Everything in the listing below from the line containing "M787,479L799,490L797,492H777Z" through the line containing "M359,492C383,461 441,375 477,366C490,362" must be repeated exactly; the remaining lines are not wanted.

PROVIDED RECORDS: Begin

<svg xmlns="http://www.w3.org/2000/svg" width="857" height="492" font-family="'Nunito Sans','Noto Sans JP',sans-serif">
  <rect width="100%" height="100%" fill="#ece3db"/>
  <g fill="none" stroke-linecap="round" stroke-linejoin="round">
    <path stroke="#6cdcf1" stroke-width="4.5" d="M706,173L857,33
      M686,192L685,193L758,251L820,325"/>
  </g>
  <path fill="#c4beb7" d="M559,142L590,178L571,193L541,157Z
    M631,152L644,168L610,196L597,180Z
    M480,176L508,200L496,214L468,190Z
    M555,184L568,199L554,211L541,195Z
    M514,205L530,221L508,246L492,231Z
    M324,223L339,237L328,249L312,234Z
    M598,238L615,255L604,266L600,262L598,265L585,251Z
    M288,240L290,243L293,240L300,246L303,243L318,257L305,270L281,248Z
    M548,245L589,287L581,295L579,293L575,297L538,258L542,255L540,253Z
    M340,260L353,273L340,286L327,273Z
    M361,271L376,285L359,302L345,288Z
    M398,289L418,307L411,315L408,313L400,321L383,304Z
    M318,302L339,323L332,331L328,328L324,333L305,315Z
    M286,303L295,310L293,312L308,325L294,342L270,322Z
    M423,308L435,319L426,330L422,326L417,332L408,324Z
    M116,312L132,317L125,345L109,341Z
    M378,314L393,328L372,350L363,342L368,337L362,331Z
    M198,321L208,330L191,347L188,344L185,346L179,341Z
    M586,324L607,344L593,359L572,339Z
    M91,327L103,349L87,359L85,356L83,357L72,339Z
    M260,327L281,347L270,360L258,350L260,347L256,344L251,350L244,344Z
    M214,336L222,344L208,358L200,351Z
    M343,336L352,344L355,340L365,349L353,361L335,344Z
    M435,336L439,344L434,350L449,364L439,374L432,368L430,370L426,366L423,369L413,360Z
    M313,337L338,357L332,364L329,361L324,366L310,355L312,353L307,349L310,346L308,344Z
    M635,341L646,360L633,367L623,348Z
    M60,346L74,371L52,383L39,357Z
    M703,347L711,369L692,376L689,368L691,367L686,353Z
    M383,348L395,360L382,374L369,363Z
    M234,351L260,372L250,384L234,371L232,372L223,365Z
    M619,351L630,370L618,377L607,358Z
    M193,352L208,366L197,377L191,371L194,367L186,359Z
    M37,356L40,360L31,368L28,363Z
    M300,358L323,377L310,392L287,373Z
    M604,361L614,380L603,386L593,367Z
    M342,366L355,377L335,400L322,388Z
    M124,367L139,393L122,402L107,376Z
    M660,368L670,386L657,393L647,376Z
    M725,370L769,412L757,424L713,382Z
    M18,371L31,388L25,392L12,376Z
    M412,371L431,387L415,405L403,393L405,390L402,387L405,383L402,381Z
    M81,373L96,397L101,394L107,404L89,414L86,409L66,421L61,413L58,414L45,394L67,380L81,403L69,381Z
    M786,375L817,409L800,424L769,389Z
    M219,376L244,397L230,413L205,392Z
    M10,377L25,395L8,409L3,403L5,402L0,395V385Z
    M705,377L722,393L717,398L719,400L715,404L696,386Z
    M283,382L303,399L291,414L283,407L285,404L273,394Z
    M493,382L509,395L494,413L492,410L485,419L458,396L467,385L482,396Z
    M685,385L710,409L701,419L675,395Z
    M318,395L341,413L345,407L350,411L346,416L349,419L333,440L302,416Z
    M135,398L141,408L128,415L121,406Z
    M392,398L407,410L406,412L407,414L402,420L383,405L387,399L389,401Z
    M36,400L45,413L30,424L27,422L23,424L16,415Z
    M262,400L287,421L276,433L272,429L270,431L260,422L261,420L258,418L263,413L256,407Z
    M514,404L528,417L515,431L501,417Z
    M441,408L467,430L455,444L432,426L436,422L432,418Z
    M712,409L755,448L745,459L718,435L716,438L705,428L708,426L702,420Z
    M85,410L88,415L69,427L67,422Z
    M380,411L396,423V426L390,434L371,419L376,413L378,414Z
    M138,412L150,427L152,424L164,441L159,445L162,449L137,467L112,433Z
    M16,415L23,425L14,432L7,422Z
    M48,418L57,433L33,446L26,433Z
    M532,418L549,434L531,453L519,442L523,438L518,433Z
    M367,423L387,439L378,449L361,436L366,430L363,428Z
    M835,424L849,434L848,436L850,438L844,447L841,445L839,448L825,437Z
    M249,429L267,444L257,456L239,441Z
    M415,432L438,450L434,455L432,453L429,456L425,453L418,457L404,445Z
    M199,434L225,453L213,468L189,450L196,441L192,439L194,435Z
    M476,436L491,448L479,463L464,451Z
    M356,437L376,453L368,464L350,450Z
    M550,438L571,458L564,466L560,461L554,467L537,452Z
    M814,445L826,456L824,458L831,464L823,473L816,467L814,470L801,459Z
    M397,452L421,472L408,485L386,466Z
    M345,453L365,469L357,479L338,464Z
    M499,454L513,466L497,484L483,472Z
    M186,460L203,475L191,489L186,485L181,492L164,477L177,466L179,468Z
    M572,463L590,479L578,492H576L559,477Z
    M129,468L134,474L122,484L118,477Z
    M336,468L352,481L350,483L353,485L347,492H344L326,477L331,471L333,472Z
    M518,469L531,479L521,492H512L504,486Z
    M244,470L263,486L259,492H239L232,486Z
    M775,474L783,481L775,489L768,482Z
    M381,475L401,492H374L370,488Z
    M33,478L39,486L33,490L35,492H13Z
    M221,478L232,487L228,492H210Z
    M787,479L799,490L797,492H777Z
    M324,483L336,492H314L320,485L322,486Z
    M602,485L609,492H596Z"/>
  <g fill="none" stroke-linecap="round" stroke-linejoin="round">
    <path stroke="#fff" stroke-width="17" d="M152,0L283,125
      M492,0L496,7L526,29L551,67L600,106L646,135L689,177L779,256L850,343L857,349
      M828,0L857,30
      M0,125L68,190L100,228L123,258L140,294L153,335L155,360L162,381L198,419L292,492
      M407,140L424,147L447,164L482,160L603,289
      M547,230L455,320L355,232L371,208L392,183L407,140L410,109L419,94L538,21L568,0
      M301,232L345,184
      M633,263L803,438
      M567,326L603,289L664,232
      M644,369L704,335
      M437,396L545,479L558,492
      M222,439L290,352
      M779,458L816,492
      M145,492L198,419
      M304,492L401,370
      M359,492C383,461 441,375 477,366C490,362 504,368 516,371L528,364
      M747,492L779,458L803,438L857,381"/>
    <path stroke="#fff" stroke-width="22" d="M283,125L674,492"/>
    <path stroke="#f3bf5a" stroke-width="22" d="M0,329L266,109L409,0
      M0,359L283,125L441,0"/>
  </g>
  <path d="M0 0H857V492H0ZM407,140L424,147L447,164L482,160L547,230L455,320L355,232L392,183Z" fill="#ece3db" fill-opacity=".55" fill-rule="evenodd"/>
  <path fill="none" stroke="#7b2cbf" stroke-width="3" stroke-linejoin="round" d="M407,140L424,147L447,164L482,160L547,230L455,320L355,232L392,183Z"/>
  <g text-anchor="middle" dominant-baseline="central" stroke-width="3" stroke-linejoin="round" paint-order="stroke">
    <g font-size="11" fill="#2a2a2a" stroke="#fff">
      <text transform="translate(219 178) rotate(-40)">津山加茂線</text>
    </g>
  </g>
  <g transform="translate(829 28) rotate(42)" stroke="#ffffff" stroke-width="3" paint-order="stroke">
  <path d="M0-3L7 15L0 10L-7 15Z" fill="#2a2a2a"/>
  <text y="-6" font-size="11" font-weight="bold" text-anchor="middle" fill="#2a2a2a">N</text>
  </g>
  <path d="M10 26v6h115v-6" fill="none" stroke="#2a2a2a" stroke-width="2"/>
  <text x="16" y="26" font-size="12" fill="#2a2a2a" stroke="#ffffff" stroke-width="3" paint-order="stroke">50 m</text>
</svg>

PROVIDED RECORDS: End

REPLY
    M787,479L799,490L797,492H777Z
    M324,483L336,492H314L320,485L322,486Z
    M602,485L609,492H596Z"/>
  <g fill="none" stroke-linecap="round" stroke-linejoin="round">
    <path stroke="#fff" stroke-width="17" d="M152,0L283,125
      M492,0L496,7L526,29L551,67L600,106L646,135L689,177L779,256L850,343L857,349
      M828,0L857,30
      M0,125L68,190L100,228L123,258L140,294L153,335L155,360L162,381L198,419L292,492
      M407,140L424,147L447,164L482,160L603,289
      M547,230L455,320L355,232L371,208L392,183L407,140L410,109L419,94L538,21L568,0
      M301,232L345,184
      M633,263L803,438
      M567,326L603,289L664,232
      M644,369L704,335
      M437,396L545,479L558,492
      M222,439L290,352
      M779,458L816,492
      M145,492L198,419
      M304,492L401,370
      M359,492C383,461 441,375 477,366C490,362 504,368 516,371L528,364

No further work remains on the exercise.